Different Spam Filters For Blog Comments – Which One is Best?

Author: Keith Lunt

Mar 20

If you are running a blog that has much of a presence on the search engines then you will almost certainly be popular with spammers. And with loads of automated comment spam hitting you, what can you do to protect your blog?

The onion approach
As with any form of computer security I like to approach spam filters like an onion. You peel your way through one layer of protection only to find another layer protecting the insides. And that is how my spam protection works on my blogs – the spammer might get through one layer of protection, but then has to get through the next level.

How spammers work
To best protect ourselves from spammers we must understand how spammers work. Some will go around different blogs manually submitting comments. However, a lot of these will be quite good comments and useful to your blog. There is a very fine line here between good comments and spam.

Then there are the robot spammers. These trawl the internet looking for blogs to comment on. They grab your comment form and start automatically submitting automated rubbish to your blog. Because they are automated they can submit thousands of worthless comments, but they are the easiest to trap.

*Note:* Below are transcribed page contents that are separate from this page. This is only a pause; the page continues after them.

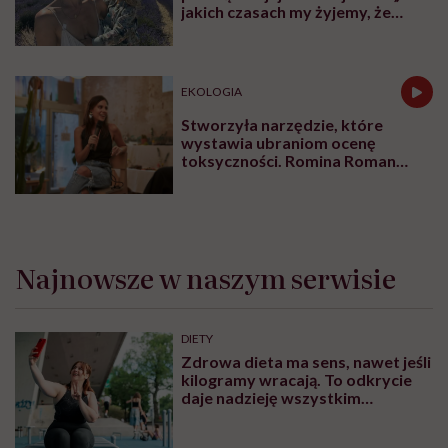
jakich czasach my żyjemy, że
naturalne sprawy musimy
normalizować?”
EKOLOGIA
Stworzyła narzędzie, które
wystawia ubraniom ocenę
toksyczności. Romina Roman
tłumaczy, co plastik robi z naszą
skórą
Najnowsze w naszym serwisie
DIETY
Zdrowa dieta ma sens, nawet jeśli
kilogramy wracają. To odkrycie
daje nadzieję wszystkim
walczącym z efektem jo-jo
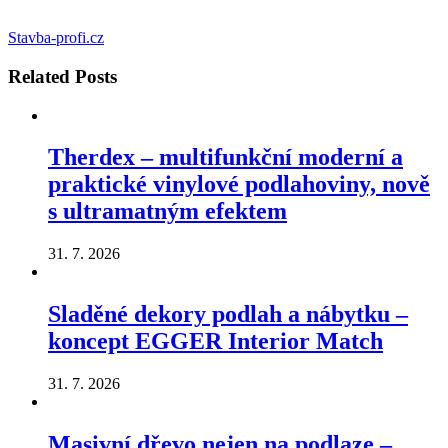
Stavba-profi.cz
Related
Posts
Therdex – multifunkční moderní a
praktické vinylové podlahoviny, nově
s ultramatným efektem
31. 7. 2026
Sladěné dekory podlah a nábytku –
koncept EGGER Interior Match
31. 7. 2026
Masivní dřevo nejen na podlaze –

Level 1 – stop them at source
Stopping spammers with a Captcha form can be an effective tool, however it is a distraction to genuine comment leavers and some spammers can now beat Captcha forms. So for my blogs I have installed WP Captcha Free. It is a great little plugin, with a hidden effect. Rather than offering a Captcha it puts an encoded timestamp on the comment submission form. When the form is submitted the timestamp is checked. If the form is too old, the comment is ignored.

Implementing this plugin drastically reduced the automated comment spam in many of my blogs, it really does work a treat!

Level 2 – stop those that are submitted
Where would we be without Akismet? It is so good that it is included now as part of WordPress. Those automated spam robots on their first visit (which will get through WP Captcha Free) and manually submitted spam should be caught on this level. Without it, our blogs would be full of comment spam.

Level 3 – a manual check
The reason I looked at WP Captcha Free is that Akismet is not 100% reliable. Spam is missed and allowed through, whilst good comments risk being accidentally marked as spam. So our third and final level of spam protection is just a quick manual check. Look through your Pending and Spam comments lists and confirm each comment is where it should be. Make any corrections (after all, marking a Pending comment as Spam can help teach Akismet more tricks) and then empty the spam folder.